Attivisti e testimoni riferiscono che i carri armati, i mezzi blindati e gli elicotteri da combattimento sono stati dispiegati da martedì a Marrat an Numan, poche decine di km a nord-est di Jisr al Shughur. E in fuga sarebbero migliaia di abitanti della stessa Maarrat an Numan.
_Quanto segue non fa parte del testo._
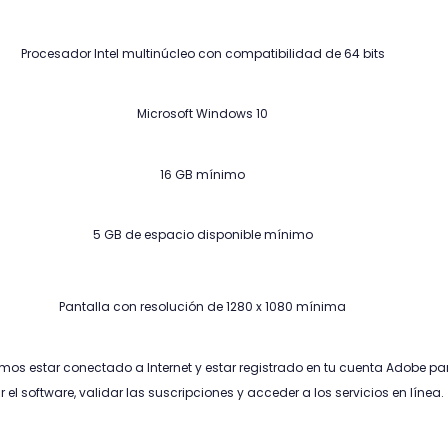
Procesador Intel multinúcleo con compatibilidad de 64 bits
Microsoft Windows 10
16 GB mínimo
5 GB de espacio disponible mínimo
Pantalla con resolución de 1280 x 1080 mínima
s estar conectado a Internet y estar registrado en tu cuenta Adobe pa
r el software, validar las suscripciones y acceder a los servicios en línea.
Almeno altri venti carri armati sono schierati da oltre due giorni dall'altra parte della Siria. I media governativi giustificano l'uso dell'esercito per sconfiggere «organizzazioni terroristiche». Intanto da Damasco l'ex ministro della Difesa, il generale Hasan Turkmani, e il ministro degli Esteri Walid Muallim, entrambi sunniti, sono stati inviati ad Ankara per cercare di placare l'ira del premier Tayyip Erdogan, amico e partner politico di Assad che nei giorni scorsi era tornato a stigmatizzare la repressione. Un rapporto dell'Alto commissario delle Nazioni Unite per i diritti umani, Navi Pillay, giudica la situazione dei diritti umani in Siria «orrenda» e definisce «brutale» l'intervento dell'esercito sui manifestanti: secondo il rapporto, sono 1.100 finora i civili uccisi, diecimila gli arrestati. L'attrice hollywoodiana Angelina Jolie visiterà domani i rifugiati siriani che sono fuggiti in Turchia.